I was shaking now, and I wasn't surprised that my shadows chanted in my ear to return to Freyja. I knew she would allow me to speak my mind, and I knew she would agree with me. Cauldron, Freyja would join me in my efforts to rid the camps of those males.

"That's not what I'm saying, Azriel. You know I do not wish harm upon females. You know I hate any male who would even attempt it, but you're risking your own life by doing this. Yes, you're killing the ones who acted upon horrid desire, but once your face is seen by anyone, Alcaeus would have your head. Is it truly worth it?"
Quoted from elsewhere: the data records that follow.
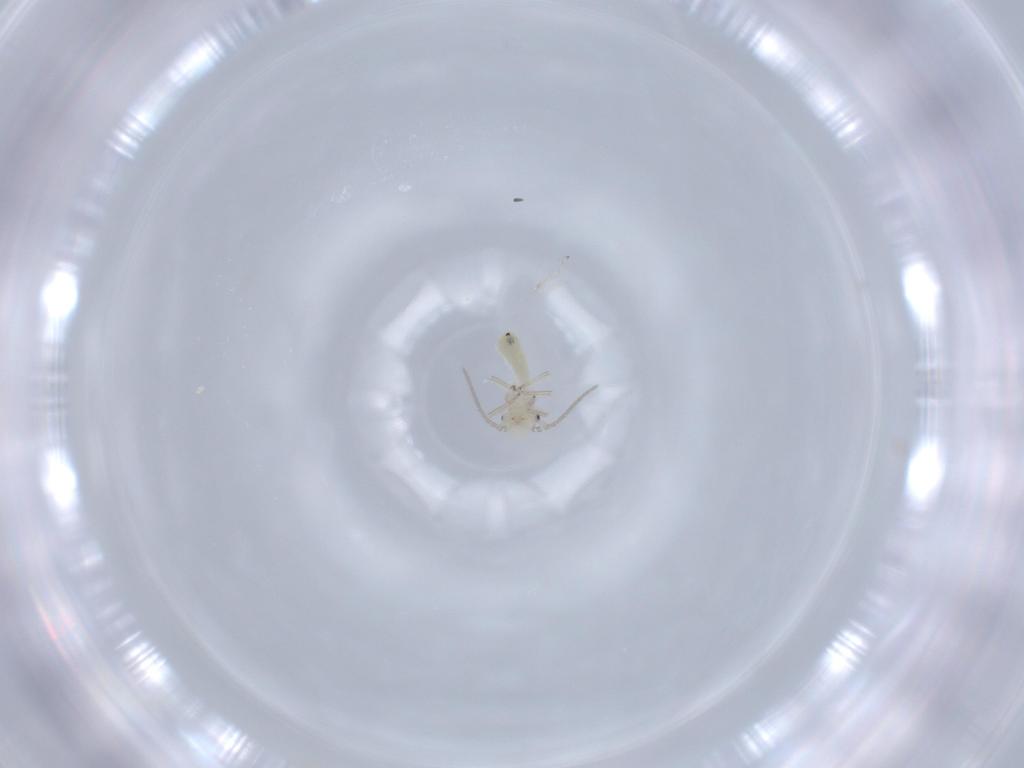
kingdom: Animalia
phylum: Arthropoda
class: Insecta
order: Psocodea
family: Caeciliusidae
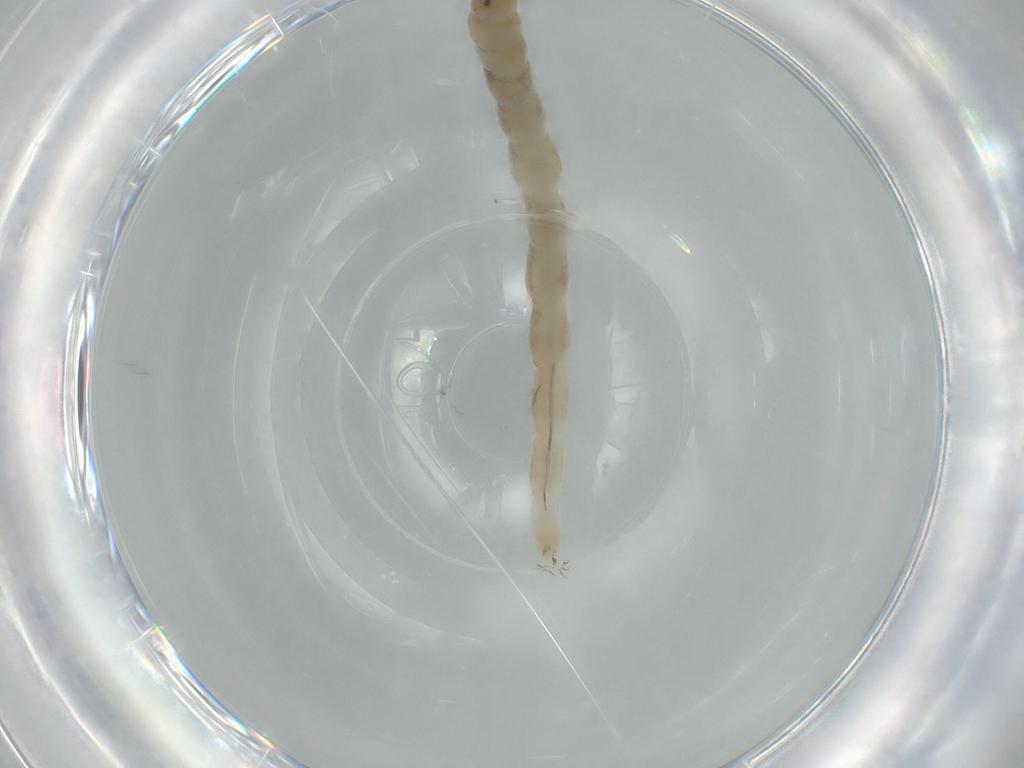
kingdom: Animalia
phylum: Arthropoda
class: Insecta
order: Diptera
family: Ceratopogonidae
Is it truly worth it? Yes, no. I didn't care about my own life. I wouldn't mind being thrown into the flaming base of the Cauldron. I'd rather die knowing less females were being raped and tortured. I was a selfish bastard, though. My crimes were not only committed to save them. They were to ease the constant pressure in my mind.
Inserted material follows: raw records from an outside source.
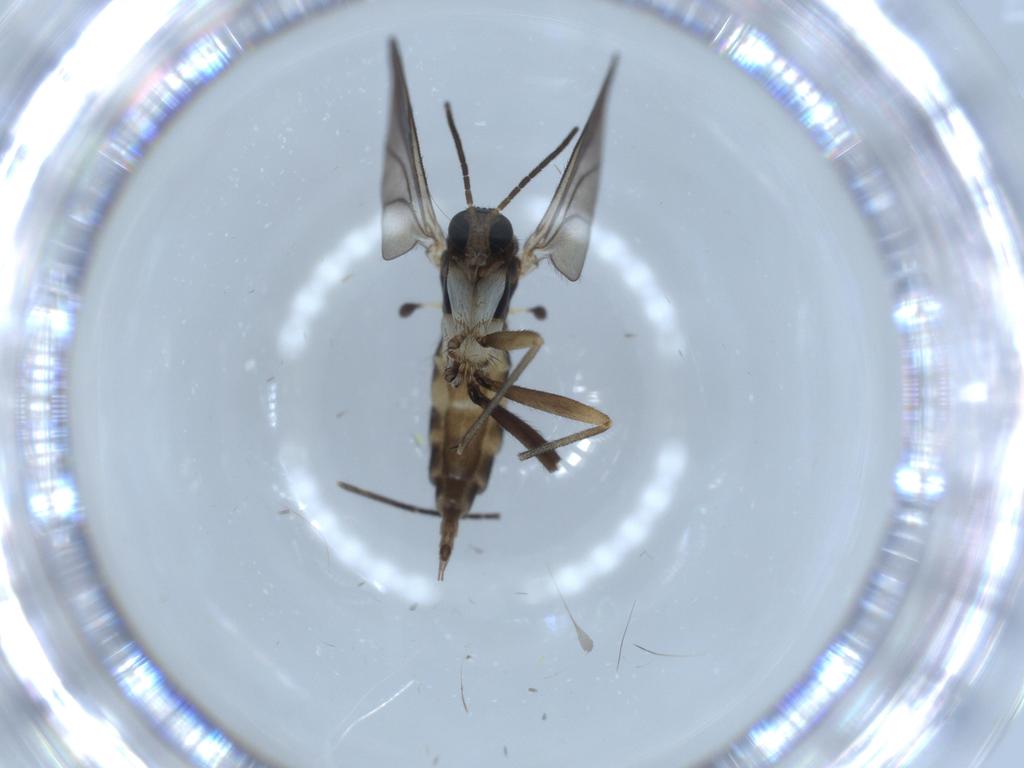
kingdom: Animalia
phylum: Arthropoda
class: Insecta
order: Diptera
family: Sciaridae
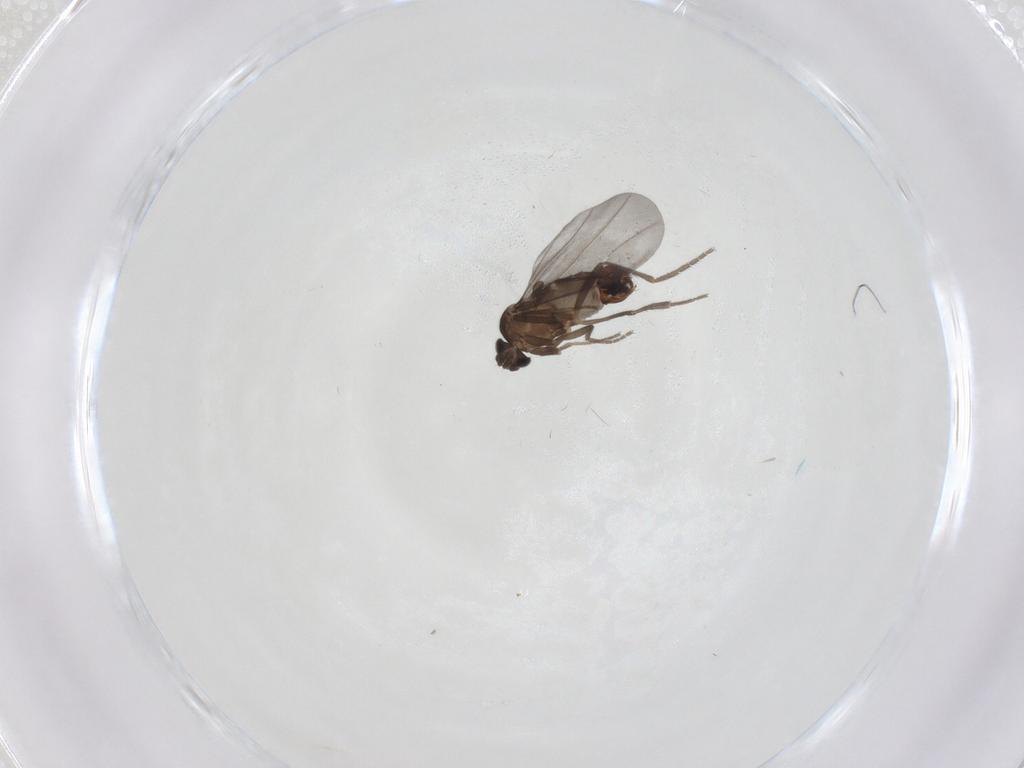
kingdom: Animalia
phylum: Arthropoda
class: Insecta
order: Diptera
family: Phoridae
"Yes. It is," I muttered, giving Mor one last look before turning away. I shut myself in my bedroom for the day after that. It was childish, sure, but I needed to sort through my mind. I knew I had dark desires. I knew I had distasteful attraction to the deep crimson in veins and the purple bloom of bruises. I liked them from my own hand as well as on myself.

I was wrong, disgusting even, but I couldn't change it. Something deep within me hungered for violence. It was the only reason I was fine with being hired by Alcaeus. I was not fond of the High Lord, but he was a dark male, and I knew he would feed my desires if I wished.